:: Trecho citado

A vulnerabilidade na ausência dos dados oficiais
Segundo um estudo realizado com base em estimativas da Organização Mundial da Saúde (OMS), aproximadamente 55 milhões de abortos ocorreram entre 2010 e 2014 no mundo, sendo 45% destes considerados abortos inseguros.
No Brasil, dados sobre aborto e suas complicações são incompletos e de 2006 a 2015, foram encontrados 770 óbitos maternos com causa básica de aborto no SIM( Sistema de Informações sobre Mortalidade) onde são encontradas as causas de mortalidade materna. Segundo a pesquisa, o total de mortes maternas demonstra ainda a desigualdade racial no país: o número de mulheres negras mortas é quase 50% maior.
E onde estão os dados das mulheres lésbicas grávidas vítimas do estupro corretivo e homens trans sobreviventes da violência sexual ?
A urgência do debate sobre os riscos do aborto inseguro e da descriminalização do aborto para mulheres periféricas.

::::
:: Dados brutos

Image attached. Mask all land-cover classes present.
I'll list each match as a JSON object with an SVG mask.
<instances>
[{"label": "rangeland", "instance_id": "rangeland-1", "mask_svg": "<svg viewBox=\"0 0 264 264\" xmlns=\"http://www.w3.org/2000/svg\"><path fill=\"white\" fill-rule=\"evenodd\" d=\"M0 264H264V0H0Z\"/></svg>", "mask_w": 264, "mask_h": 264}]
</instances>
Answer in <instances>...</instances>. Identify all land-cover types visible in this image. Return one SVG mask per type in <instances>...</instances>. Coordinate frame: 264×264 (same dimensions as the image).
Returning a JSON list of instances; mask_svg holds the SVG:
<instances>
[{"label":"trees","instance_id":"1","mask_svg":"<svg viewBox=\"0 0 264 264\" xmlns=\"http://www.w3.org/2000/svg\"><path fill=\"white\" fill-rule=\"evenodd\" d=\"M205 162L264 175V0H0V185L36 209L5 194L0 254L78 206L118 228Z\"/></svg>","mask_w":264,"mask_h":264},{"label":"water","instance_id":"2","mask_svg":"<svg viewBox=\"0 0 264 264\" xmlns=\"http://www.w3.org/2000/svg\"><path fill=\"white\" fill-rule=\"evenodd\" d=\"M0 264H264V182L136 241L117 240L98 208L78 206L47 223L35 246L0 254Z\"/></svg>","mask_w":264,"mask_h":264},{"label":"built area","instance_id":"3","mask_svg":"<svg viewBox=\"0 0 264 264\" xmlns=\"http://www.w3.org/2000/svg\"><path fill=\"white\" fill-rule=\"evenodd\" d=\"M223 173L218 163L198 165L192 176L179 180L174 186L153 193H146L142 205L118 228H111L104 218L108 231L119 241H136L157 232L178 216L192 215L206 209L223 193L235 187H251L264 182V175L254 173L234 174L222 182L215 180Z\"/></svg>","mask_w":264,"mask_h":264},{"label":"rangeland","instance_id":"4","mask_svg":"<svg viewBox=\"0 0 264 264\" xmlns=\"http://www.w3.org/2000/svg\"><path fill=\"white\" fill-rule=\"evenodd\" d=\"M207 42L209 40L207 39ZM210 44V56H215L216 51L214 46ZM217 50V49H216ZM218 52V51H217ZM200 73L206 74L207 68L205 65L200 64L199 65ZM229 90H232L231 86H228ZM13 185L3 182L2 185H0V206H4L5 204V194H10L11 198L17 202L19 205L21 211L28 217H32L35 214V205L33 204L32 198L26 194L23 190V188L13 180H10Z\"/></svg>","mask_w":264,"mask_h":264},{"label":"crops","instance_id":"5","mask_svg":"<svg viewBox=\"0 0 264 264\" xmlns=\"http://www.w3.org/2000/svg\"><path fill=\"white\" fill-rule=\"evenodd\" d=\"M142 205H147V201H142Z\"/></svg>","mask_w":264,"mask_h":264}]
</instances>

::::

__O que fazer__.
[1] De acordo com o trecho citado, que porcentagem dos cerca de 55 milhões de abortos ocorridos no mundo entre 2010 e 2014 foi considerada insegura?
[2] Explique, com base no trecho citado, por que o total de mortes maternas mostra desigualdade racial no Brasil.

__Respostas__.
[1] 45% deles foram considerados abortos inseguros.

[2] Segundo a pesquisa, o número de mulheres negras mortas é quase 50% maior. Por isso, o total de mortes maternas mostra a desigualdade racial no país.